Tearless begins as a cli-fi novel might end, on the precipice of climatic defeat. The opener “AS Enter” emerges as a vast soundscape that shares a daunting perspective about the Anthropocene. Amid damning, reverberating synths, Oracle’s distant, reverb-ladened voice deems, “When it ends, it ends / When there is no plan / Turn the page, my friend.” That is a disillusioned but understandable starting point for the album. Amnesia Scanner first conceptualized this project as the realities of climate change grew incessantly nearer to them. It was a period in which they witnessed “their icy home country of Finland thaw,” and massive climate strikes take place in their current home base Berlin.
These conditions led Amnesia Scanner to feel that “there’s a looming sense of radical change”. Of course, no amount of intuition could have led anyone to imagine the many radical changes that actually emerged around the initially proposed release date of Tearless, 5 June—Amnesia Scanner decided to postpone the release of Tearless to 19 June as all proceeds from Bandcamp were donated to the NAACP Legal Defense Fund. Now, the world is mobilizing against the systemic killing of black people, against the elite oppressors, hired guns, and agitators. And, scientists, politicians, and industries continue to clash about how to navigate COVID-19, exacerbated by conspiracies and xenophobic sentiments. So, in such divisive times, overloaded by battling signal, it seems that Amnesia Sanner was fortuitous and justified to declare that “there is no plan”.

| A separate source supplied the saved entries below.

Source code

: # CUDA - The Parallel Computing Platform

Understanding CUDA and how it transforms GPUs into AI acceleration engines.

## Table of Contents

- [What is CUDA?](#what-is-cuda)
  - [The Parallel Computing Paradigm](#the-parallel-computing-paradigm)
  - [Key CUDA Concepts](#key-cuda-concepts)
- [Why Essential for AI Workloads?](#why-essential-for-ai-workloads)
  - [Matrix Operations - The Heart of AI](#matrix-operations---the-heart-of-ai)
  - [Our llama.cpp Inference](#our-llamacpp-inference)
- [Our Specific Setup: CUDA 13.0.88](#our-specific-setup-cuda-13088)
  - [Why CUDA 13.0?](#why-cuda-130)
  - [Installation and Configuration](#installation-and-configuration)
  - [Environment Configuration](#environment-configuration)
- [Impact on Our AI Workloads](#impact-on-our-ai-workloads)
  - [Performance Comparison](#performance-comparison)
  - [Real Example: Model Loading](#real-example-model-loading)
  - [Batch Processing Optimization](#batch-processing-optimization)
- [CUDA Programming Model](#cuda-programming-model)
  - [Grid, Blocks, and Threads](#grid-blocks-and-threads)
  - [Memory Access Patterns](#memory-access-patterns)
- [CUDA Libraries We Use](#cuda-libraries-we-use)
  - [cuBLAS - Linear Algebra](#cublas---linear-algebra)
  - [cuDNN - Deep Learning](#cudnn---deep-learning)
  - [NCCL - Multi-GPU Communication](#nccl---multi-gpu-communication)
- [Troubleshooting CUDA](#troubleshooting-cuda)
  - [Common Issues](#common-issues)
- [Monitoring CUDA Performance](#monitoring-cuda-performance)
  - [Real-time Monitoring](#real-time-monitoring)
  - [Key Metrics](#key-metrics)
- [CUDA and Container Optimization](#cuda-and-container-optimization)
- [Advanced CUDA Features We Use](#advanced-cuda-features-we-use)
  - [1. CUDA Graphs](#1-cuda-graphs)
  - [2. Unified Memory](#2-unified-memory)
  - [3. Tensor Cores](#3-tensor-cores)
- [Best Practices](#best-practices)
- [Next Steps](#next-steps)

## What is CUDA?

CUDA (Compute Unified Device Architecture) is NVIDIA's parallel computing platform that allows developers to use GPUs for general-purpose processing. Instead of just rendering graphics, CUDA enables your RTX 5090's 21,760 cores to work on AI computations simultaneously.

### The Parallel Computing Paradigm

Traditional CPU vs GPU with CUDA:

However, Tearless immediately rises from the somber opener to the declarative title track that features the Peruvian artist Lalita. Over synthetic guitar riffs and anthemic drums, Lalita powerfully commands vocal chants. She cries, “Este aire me va a calmar / Esta tierra te va a curar / Pero ya no lo siento cierto”, lamenting the loss of spiritual connection to the air and land. Such lamentations may allude to Peru’s melting glaciers or the increasing climatic struggles for generational Andean alpaca herders. But, Lalita’s impassioned delivery ensures that Tearless does not simply mourn such tragedies but also cathartically denounces them.
Thereafter, from South America to the northern States, the following track “AS Flat” features the metalcore band Code Orange. Tearless continues to foreground the voices of climatic hotspots with distorted throat shrieks that emerge from mechanical beats and menacing, metallic guitar riffs. This industrial pit is cold, malaised, distressed. It makes palpable the industries that systemically converge in poor and minority communities, creating systems of environmental racism in places like Code Orange’s hometown of Pittsburgh, Pennsylvania. It makes evident the rightful anger that must be expressed and heard from these communities.